Peer-reviewed journal Biological Conservation has published an article “Worldwide decline of the entomofauna: A review of its drivers” authored by two Australian scientists, FranciscoSánchez-Bayo and Kris A.G.Wyckhuys.
The authors concluded that human activity is driving over 40% of insect species to extinction. As the major reasons are named loss of habitat, agro-chemical pollutants (pesticides), invasive species and climate change.
Abstract of this study states as follows:
Biodiversity of insects is threatened worldwide. Here, we present a comprehensive review of 73 historical reports of insect declines from across the globe, and systematically assess the underlying drivers. Our work reveals dramatic rates of decline that may lead to the extinction of 40% of the world’s insect species over the next few decades. In terrestrial ecosystems, Lepidoptera, Hymenoptera and dung beetles (Coleoptera) appear to be the taxa most affected, whereas four major aquatic taxa (Odonata, Plecoptera, Trichoptera and Ephemeroptera) have already lost a considerable proportion of species. Affected insect groups not only include specialists that occupy particular ecological niches, but also many common and generalist species. Concurrently, the abundance of a small number of species is increasing; these are all adaptable, generalist species that are occupying the vacant niches left by the ones declining. Among aquatic insects, habitat and dietary generalists, and pollutant-tolerant species are replacing the large biodiversity losses experienced in waters within agricultural and urban settings. The main drivers of species declines appear to be in order of importance: i) habitat loss and conversion to intensive agriculture and urbanisation; ii) pollution, mainly that by synthetic pesticides and fertilisers; iii) biological factors, including pathogens and introduced species; and iv) climate change. The latter factor is particularly important in tropical regions, but only affects a minority of species in colder climes and mountain settings of temperate zones. A rethinking of current agricultural practices, in particular a serious reduction in pesticide usage and its substitution with more sustainable, ecologically-based practices, is urgently needed to slow or reverse current trends, allow the recovery of declining insect populations and safeguard the vital ecosystem services they provide. In addition, effective remediation technologies should be applied to clean polluted waters in both agricultural and urban environments.
The list of environmental pollutants might be, however, soon expanded. The rapid deployment of the 5th generation of the wireless communication technology (5G), will cause that a huge number of the micro-cell-towers will be densely distributed throughout the urban areas. For the the non-urban areas there are plans to deploy satellites, to the low orbit, that would beam the microwaves and provide internet connectivity for any and all locations on earth.
Without an urgent governmental intervention, this might be not so distant future.
The 5G-involvement has been pointed out in a recent study. It has demonstrated that the radiation levels emitted by the cell towers of the 5G networks will heat bodies of insects to the levels that will be able to affect their normal physiology: Exposure of Insects to Radio-Frequency Electromagnetic Fields from 2 to 120 GHz. Thielenset et al., Scientific Reports 2018, 8:3924.

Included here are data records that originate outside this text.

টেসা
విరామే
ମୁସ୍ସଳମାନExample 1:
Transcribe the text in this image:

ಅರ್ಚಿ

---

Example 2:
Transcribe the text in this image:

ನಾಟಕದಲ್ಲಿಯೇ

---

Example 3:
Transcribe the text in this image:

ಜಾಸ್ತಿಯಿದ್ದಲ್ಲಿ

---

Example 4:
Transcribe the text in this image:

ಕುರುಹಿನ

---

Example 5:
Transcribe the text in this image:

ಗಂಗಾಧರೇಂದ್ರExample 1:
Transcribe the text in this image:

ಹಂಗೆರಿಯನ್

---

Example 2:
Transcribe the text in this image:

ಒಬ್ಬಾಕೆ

Here is a slide, from my invited presentation at ARPANSA, Australia in May 2018, concerning this study. The same information I have presented in my August 2018 invited key-note lecture in Seoul, South Korea.

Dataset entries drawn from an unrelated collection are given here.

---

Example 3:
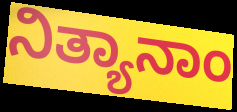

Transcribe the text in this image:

ನಿತ್ಯಾನಾಂ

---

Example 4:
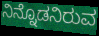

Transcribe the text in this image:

ನಿನ್ನೊಡನಿರುವ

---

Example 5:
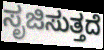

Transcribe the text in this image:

ಸೃಜಿಸುತ್ತದೆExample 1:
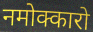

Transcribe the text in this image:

नमोक्कारो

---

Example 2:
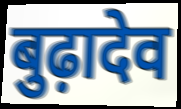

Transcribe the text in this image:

बुढ़ादेव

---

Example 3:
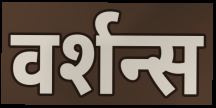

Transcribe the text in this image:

वर्शन्स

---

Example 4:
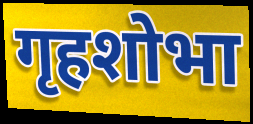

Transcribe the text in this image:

गृहशोभा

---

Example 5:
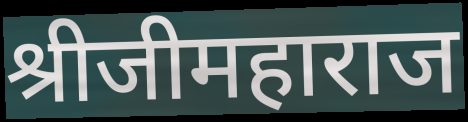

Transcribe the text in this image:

Decision-makers have knowledge, but do they have “courage” to act? Time will show.
The 5G radiation exposures, either alone or in combination with other insect-depleting factors presented in the article published in the Biological Conservation, might (will) potentiate the insect-killing properties of our environment.
It is time to act. It is not possible to rely solely on the self-regulation of the telecom industry by itself or by ICNIRP and ICNIRP’s front organization – the WHO EMF Project.
In a recent opinion article published in the Huffington Post, Francisco Sánchez-Bayo, co-author of the study, stated the following about the rapidity of the disappearance of the insects:
- “It is very rapid. In 10 years you will have a quarter less, in 50 years only half left and in 100 years you will have none“.
- “If insect species losses cannot be halted, this will have catastrophic consequences for both the planet’s ecosystems and for the survival of mankind“
HuffPost article also reminds what opinion scientists expressed in November 2018 for the New York Times about the world without insects in article entitled “The Insect Apocalypse Is Here. What does it mean for the rest of life on Earth?“:
“[one entomologist] describes a flowerless world with silent forests, a world of dung and old leaves and rotting carcasses accumulating in cities and roadsides, a world of ‘collapse or decay and erosion and loss that would spread through ecosystems”
Man-made Armageddon with the 5G involvement? It is not scaremongering. It is a possibility, if we do not act now.
The to-date gathered information on biological and health effects of 1G – 5G mobile communication devices suggests that there are sufficient grounds for implementation of the Precautionary Principle, as specified by the European Union. While deployment of new technologies needs to continue, it is necessary to determine whether everything and everywhere needs to be wireless. Especially, the use of optic fiber technology should be considered, whenever possible and feasible, as a reliable replacement for the wireless technology.